* **What you should do**: From the listing below, work out how many lines contain "still"; the answer is that number and nothing more.

-- Opening Marker --

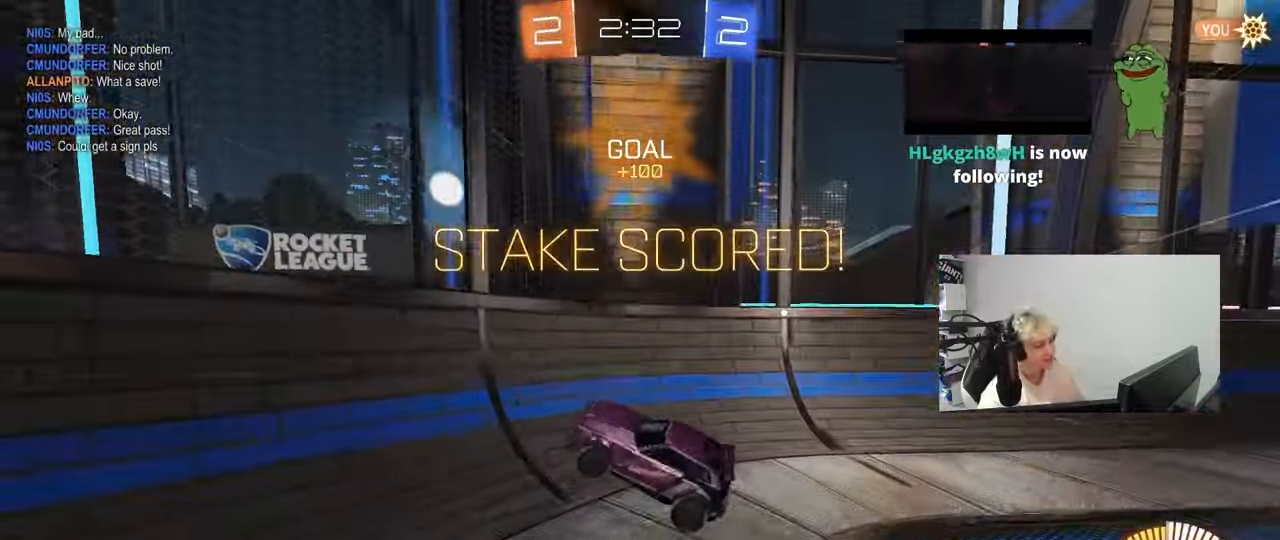
{"keys": ["s", "tab"], "mouse_move": "up", "events": [[100, "s", "down"], [150, "a", "up"], [300, "tab", "down"]]}
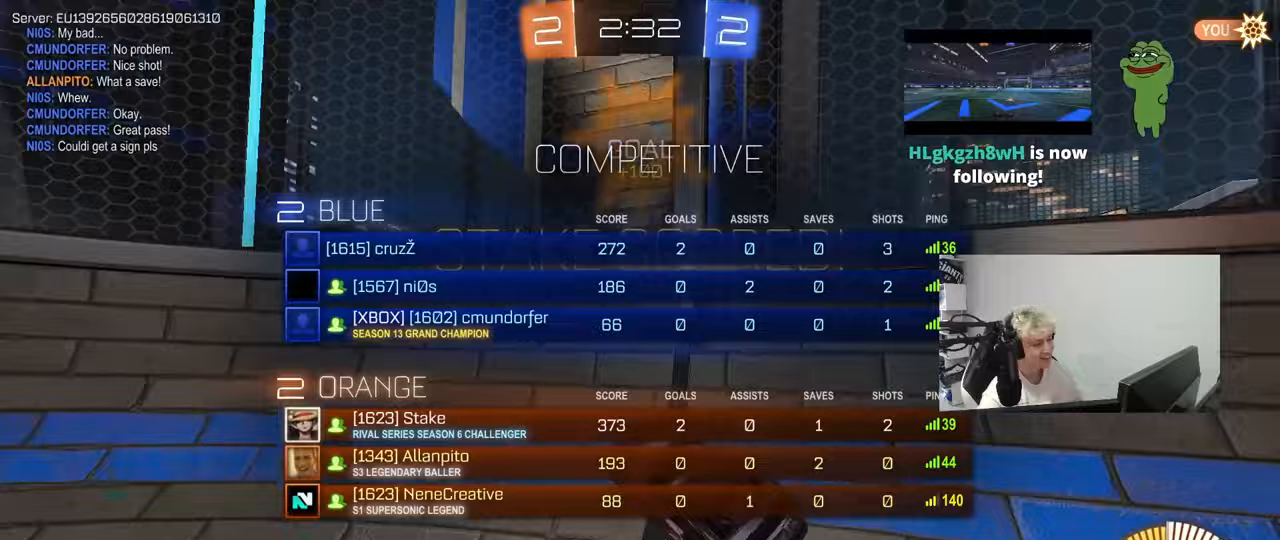
{"keys": ["s", "space", "tab"], "mouse_move": "down-left", "events": [[67, "d", "down"], [267, "d", "up"], [500, "space", "down"]]}
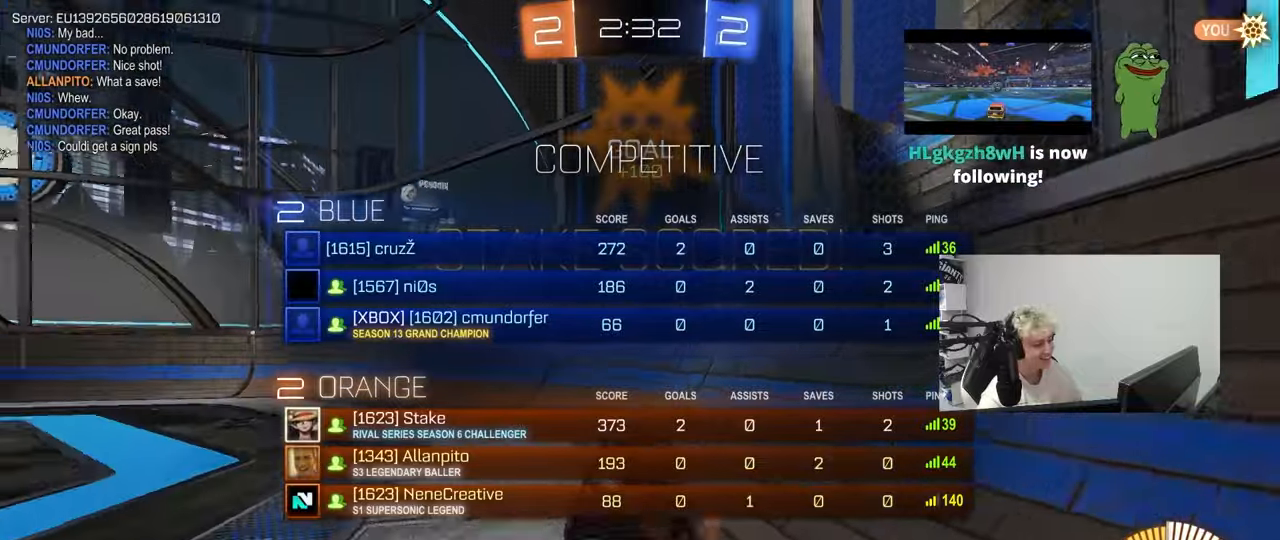
{"keys": ["a", "q", "space", "w"], "mouse_move": "still", "events": [[100, "s", "up"], [100, "tab", "up"], [133, "d", "down"], [133, "space", "up"], [283, "w", "down"], [333, "space", "down"], [367, "q", "down"], [417, "a", "down"], [467, "d", "up"]]}
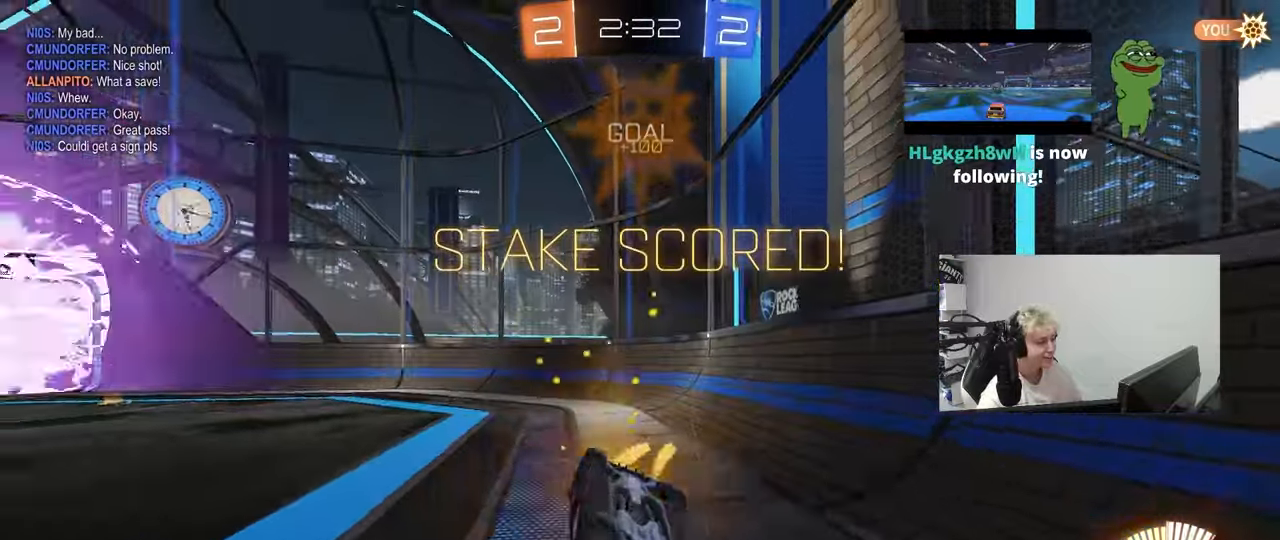
{"keys": ["a", "w"], "mouse_move": "still", "events": [[17, "space", "up"], [200, "w", "up"], [333, "a", "up"], [333, "q", "up"], [417, "w", "down"], [483, "a", "down"]]}
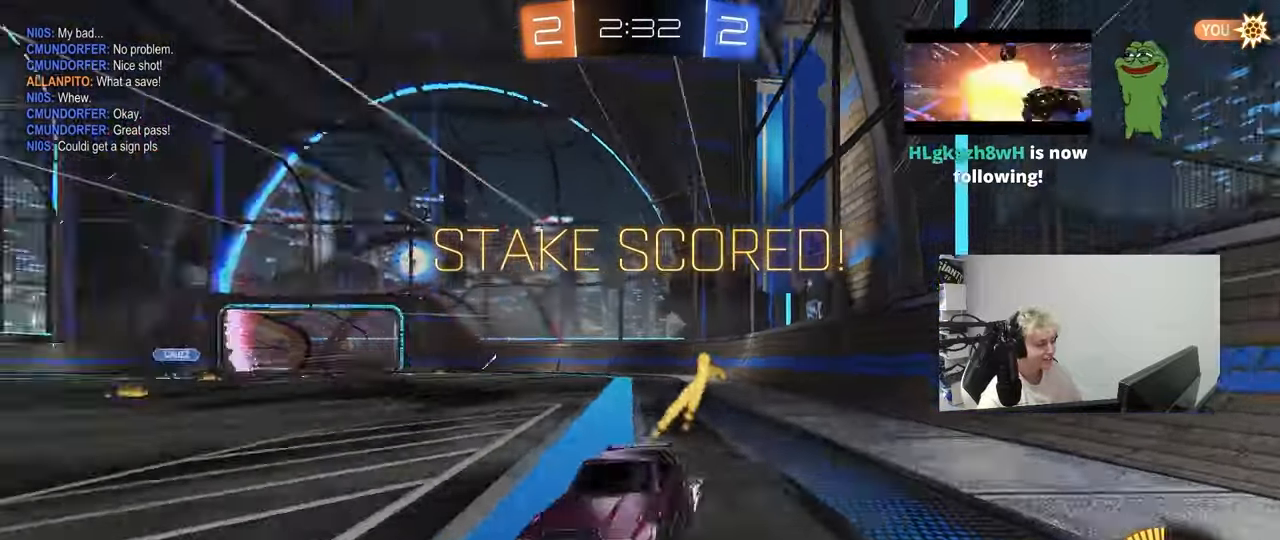
{"keys": ["a", "s", "shift"], "mouse_move": "still", "events": [[167, "shift", "down"], [267, "s", "down"], [300, "w", "up"]]}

-- Closing Marker --

* **Exercise output**: 3